Score may have realized that the black borders were a disaster for the long-term condition of their cards; I’m not sure why that required shrinking the pictures, adding a faux wood/dark green border, and circles of varying sizes for some unknown reason. What’s sad here is that they were so close to some classic baseball motifs – wood grain can work (see 1987 Topps), but it helps if it looks like what you’d see on a bat. Green is the color I most associate with baseball – but the green of the grass, not a pine tree.

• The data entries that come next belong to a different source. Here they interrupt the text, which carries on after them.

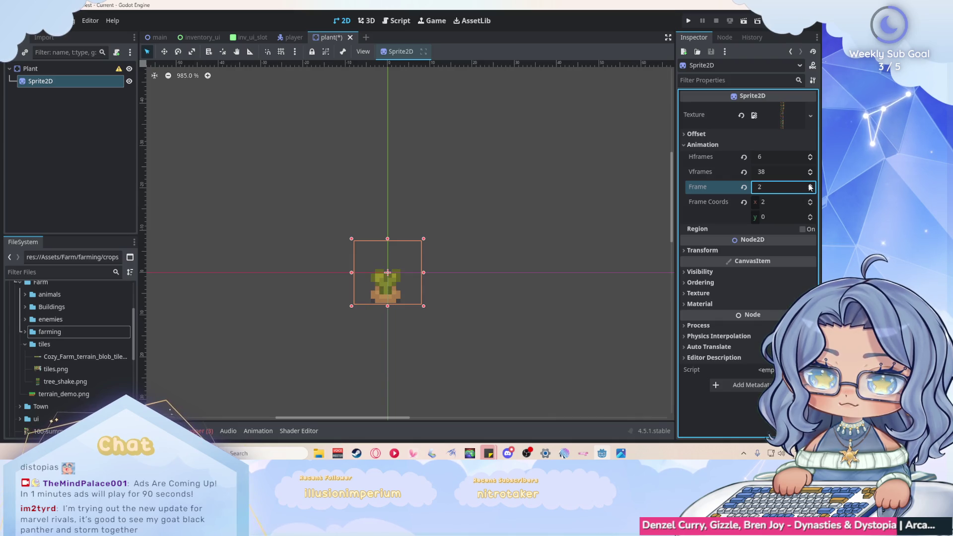
{"action": "left_click", "coordinate": [810, 185]}
{"action": "left_click", "coordinate": [810, 185]}
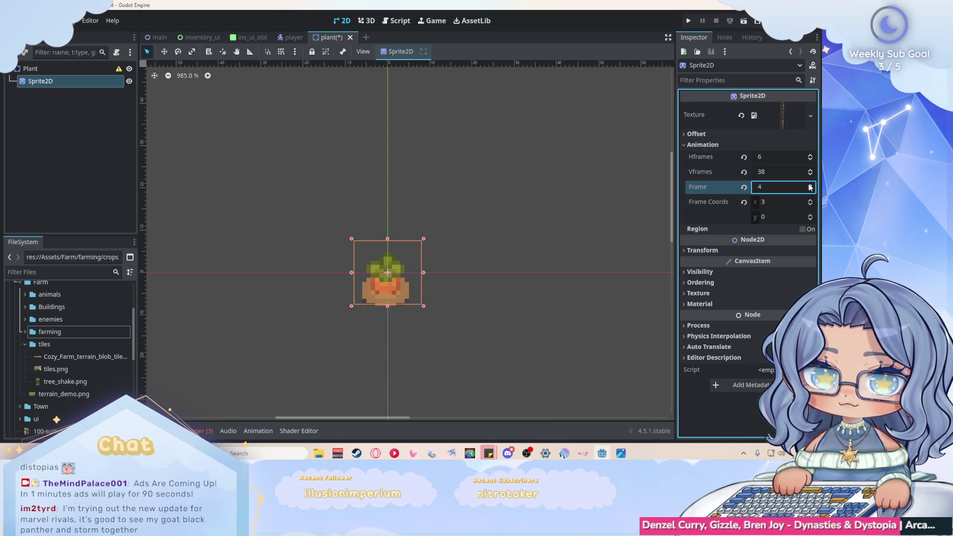
{"action": "left_click", "coordinate": [810, 185]}
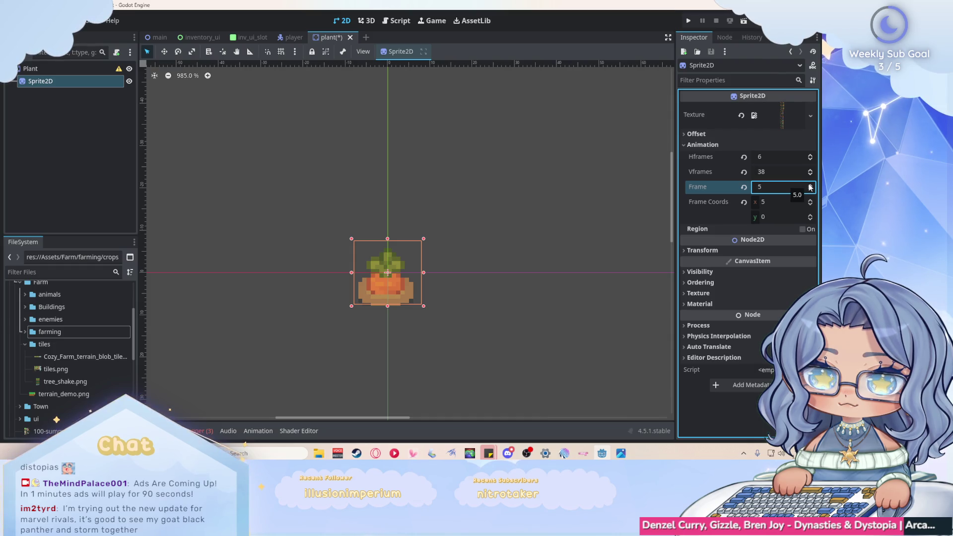
{"action": "left_click", "coordinate": [810, 185]}
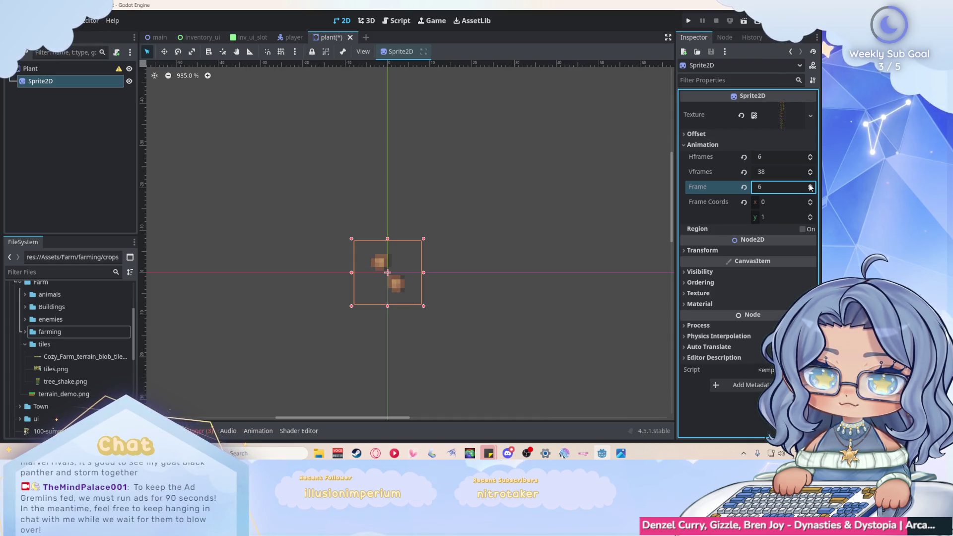
{"action": "left_click", "coordinate": [810, 186]}
{"action": "left_click", "coordinate": [810, 186]}
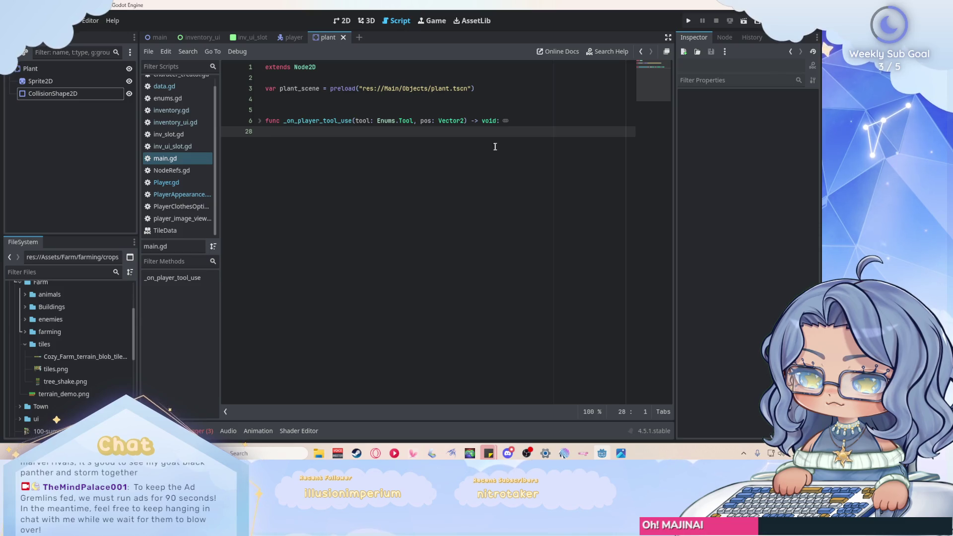
Step: Replace the SEED branch prints with var plant = plant_scene.instantiate()
{"action": "left_click", "coordinate": [260, 121]}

People didn’t say “hold my beer” in 1995, but if they did, Topps would have, going from the most perfect set ever printed to a terrible font in gold (so much for the first and classiest parallel set, Topps Gold), often hard to read because it brushes up against the border which for some reason is not straight:



Still, nothing better captures the 1995 self-own of the big five than the monstrosity that was 1995 Fleer. 1994 Fleer, as I said above, was gorgeous but almost too simple. They fixed that right quick. In 1995, Fleer decided that they would obscure the front of the card with all of the biographical info that no one cared about (and often didn’t believe). But that wasn’t enough – they decided that each of the six divisions should have a unique design. None got it worse than the AL Central, which was not good news for the cards of my Indians heroes:



Perhaps all of the card designers were on strike in solidarity with the players? I think 1995 was a low point – it got a little better later in the decade. But even the bible of the hobby lost its way. When I was taken by cards, I naturally asked for a subscription to Beckett Baseball Card Monthly. I’ll always remember the cover of the first issue I bought separately – a great portrait of Jeff Bagwell. These frameable covers would persist beyond 1994, but not too much longer, and eventually even Beckett covers would have headlines everywhere, like 1995 Fleer had grown beyond the borders of its set and conquered all things baseball card.